Since the fire on November 24 in Xinjiang, protests against the Chinese Communist Party (CCP)’s zero-COVID policy have taken place consecutively across China. 

This has been a rare phenomenon in China since the Tiananmen protests of 1989.

According to the New York Times, long lockdowns have left workers struggling with food shortages and job losses, students locked in schools, and urban elites resenting the restrictions.

People’s dissatisfaction among all classes towards CCP’s zero-COVID policy recalls the Tiananmen incident more than 30 years ago when students, workers, small business owners, and residents found common ground in the demonstrations demanding democracy.

Yasheng Huang, a professor at the MIT Sloan School of Management, said that “Covid Zero produced an unintended consequence, which is putting a huge number of people in the same situation [as Tiananmen’s].”

Huang Yanzhong is a public health expert at the American Council on Foreign Relations.
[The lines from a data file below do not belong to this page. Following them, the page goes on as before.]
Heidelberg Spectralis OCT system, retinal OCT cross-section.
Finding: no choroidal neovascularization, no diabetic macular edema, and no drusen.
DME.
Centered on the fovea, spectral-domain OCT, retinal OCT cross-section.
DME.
He has been closely monitoring the COVID epidemic in China. 

Da Ji Yuan cited Huang saying that many Chinese were on the verge of collapse when they had to live under tight measures.
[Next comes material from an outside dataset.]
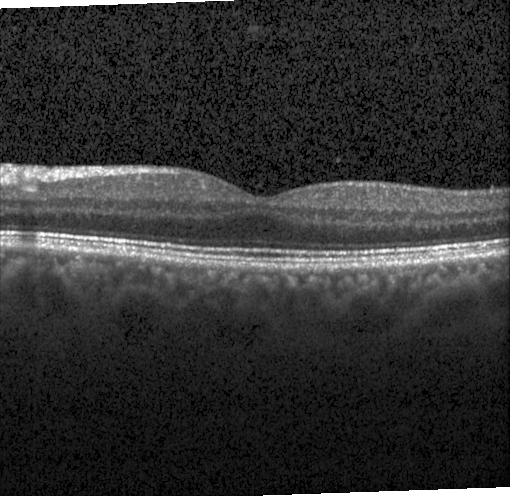
Instrument: Heidelberg Spectralis · optical coherence tomography B-scan
No CNV, no DME, and no drusen.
Huang also linked the wave of protests against CCP’s zero-COVID policy and public sentiment during the 1989 Tiananmen protests.
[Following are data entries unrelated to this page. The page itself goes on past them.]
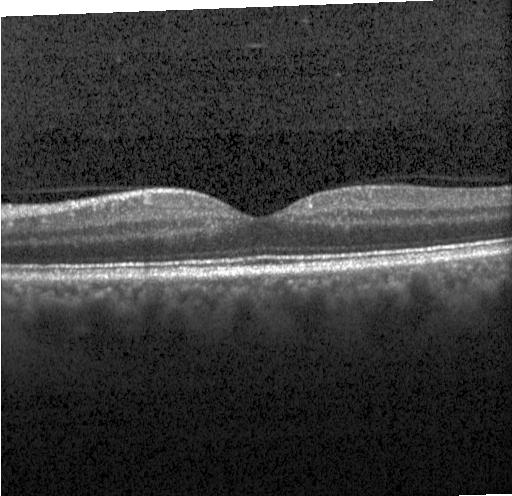 Spectral-domain OCT; centered on the fovea; Heidelberg Spectralis; retinal OCT B-scan — This B-scan demonstrates no choroidal neovascularization, no diabetic macular edema, and no drusen.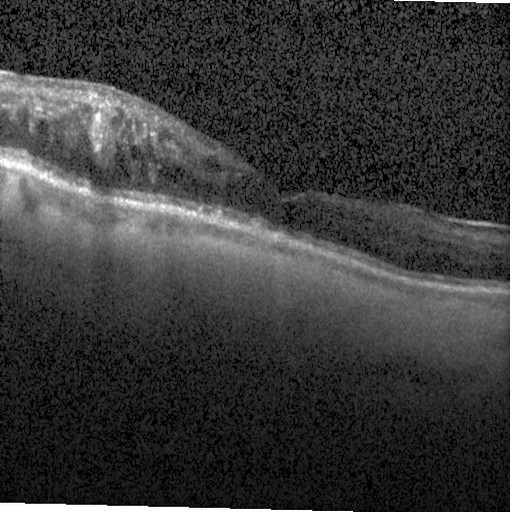
Assessment: diabetic macular edema (DME).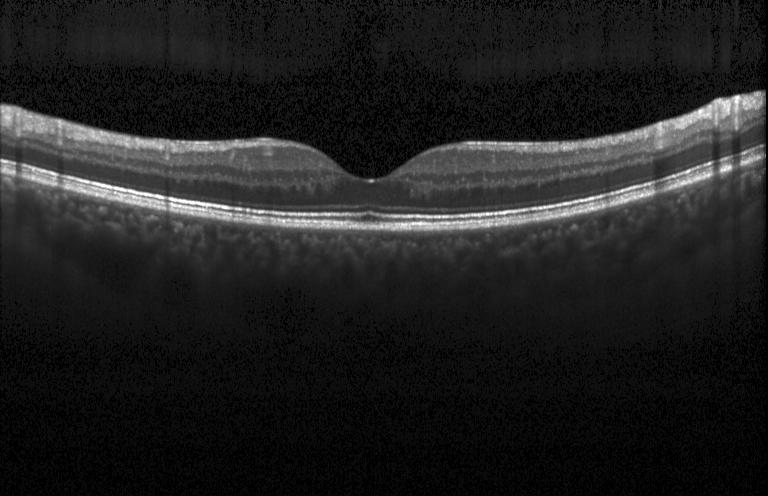

Retinal OCT B-scan. Impression: no evidence of CNV, DME, or drusen.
He said that if China’s regime mishandles the current volatile situation, it could quickly turn into the worst political crisis since Tiananmen.

May Hu, who lives in southern Hunan province, said she had been watching the Shanghai protests live on Instagram for hours.

She said that before, people only thought of how to escape from CCP. Now, many people’s way of thinking has changed. They see the need to fight and gain freedom.